This project demonstrates how to train an object detection model using TensorFlow and MobileNetV2 on the Caltech Birds 2010 dataset. The model detects bounding boxes around bird species in images and evaluates its performance using Intersection over Union (IoU).
Kaggle Notebook: https://www.kaggle.com/code/cheesecke/object-detection-and-localization/
Object detection is an essential task in computer vision, allowing machines to identify and localize multiple objects within an image. This project utilizes MobileNetV2 as a feature extractor and trains a model to predict bounding boxes around bird species in images from the Caltech Birds 2010 dataset. It includes utilities for visualization, model training, evaluation metrics, and more.
The Caltech Birds 2010 dataset contains images of 200 bird species. It is divided into training and test sets, with bounding box annotations for each image.
The model architecture consists of:
-
Feature Extractor: MobileNetV2 pre-trained on ImageNet to extract features from input images.
-
Dense Layers: Global Average Pooling and dense layers for feature processing.
-
Bounding Box Regression: Dense layer predicting bounding box coordinates.
The model is trained using TensorFlow's SGD optimizer with MSE loss.
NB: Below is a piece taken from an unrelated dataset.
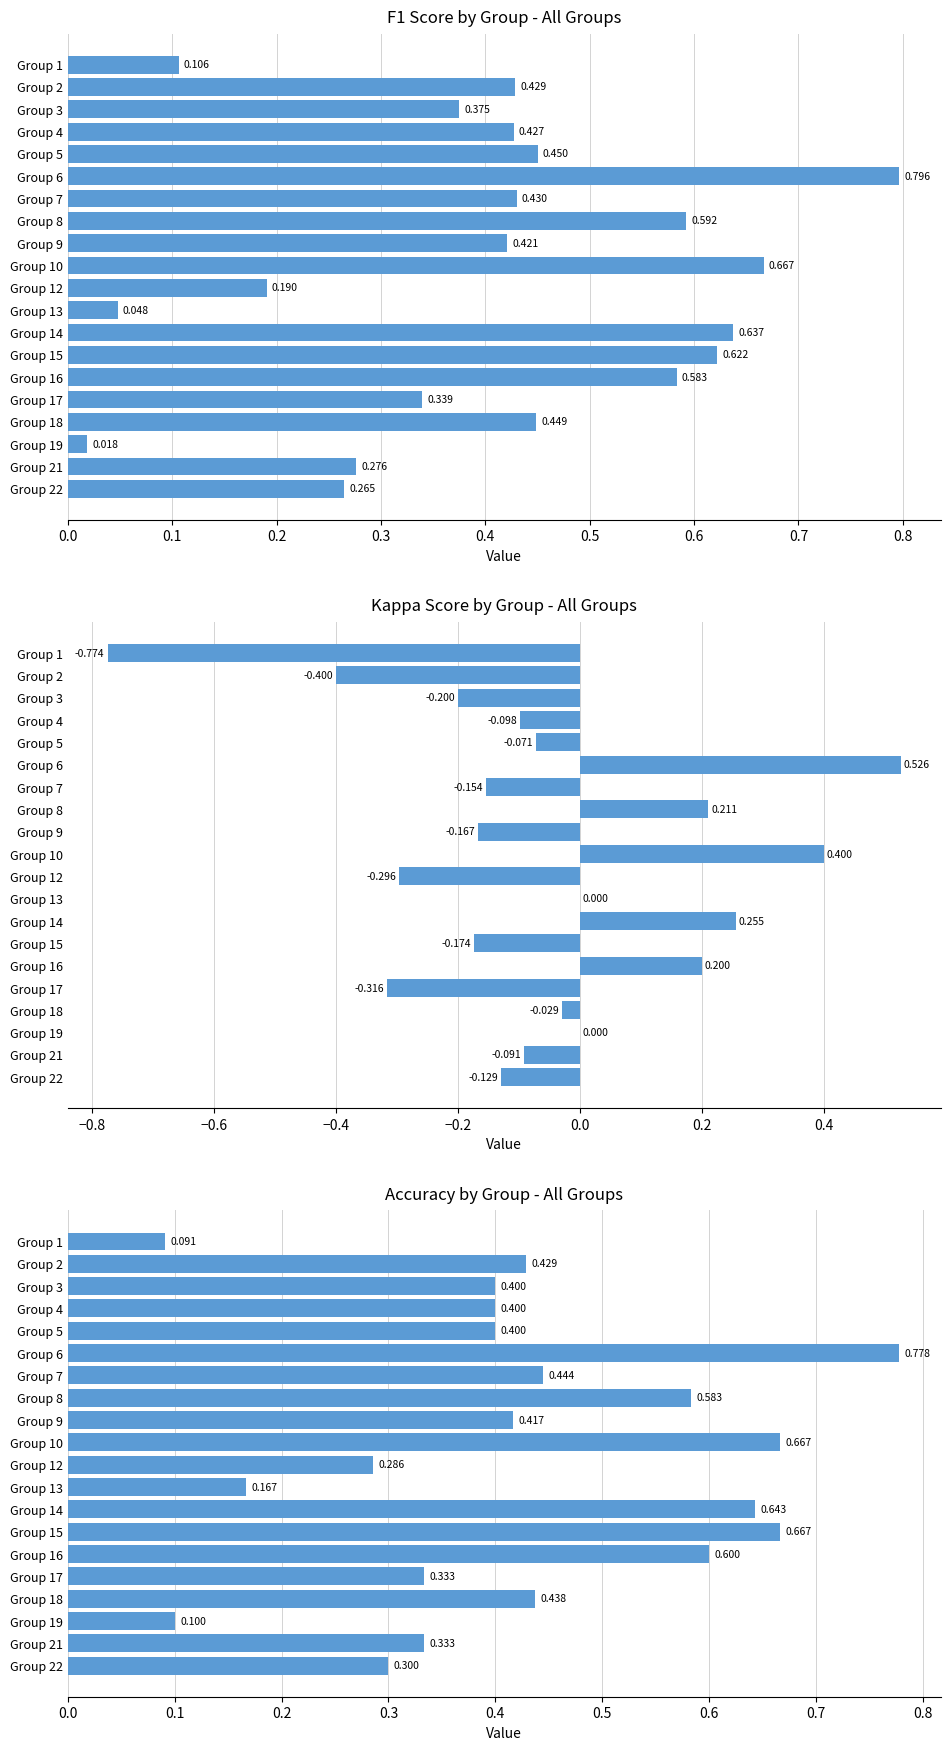

Reading right to left, list all the values displayed in this chart.

F1 Score by Group - All Groups: 0.3	0.3	0.0	0.4	0.3	0.6	0.6	0.6	0.0	0.2	0.7	0.4	0.6	0.4	0.8	0.5	0.4	0.4	0.4	0.1
Kappa Score by Group - All Groups: -0.1	-0.1	0.0	-0.0	-0.3	0.2	-0.2	0.3	0.0	-0.3	0.4	-0.2	0.2	-0.2	0.5	-0.1	-0.1	-0.2	-0.4	-0.8
Accuracy by Group - All Groups: 0.3	0.3	0.1	0.4	0.3	0.6	0.7	0.6	0.2	0.3	0.7	0.4	0.6	0.4	0.8	0.4	0.4	0.4	0.4	0.1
Training involves iterating over batches of preprocessed images and their corresponding bounding box annotations.
Model performance is evaluated using Intersection over Union (IoU), comparing predicted bounding boxes with ground truth annotations. Loss metrics and validation curves are plotted to assess training progress.
Visualization utilities are provided to display images with predicted and ground truth bounding boxes, highlighting IoU scores for each prediction.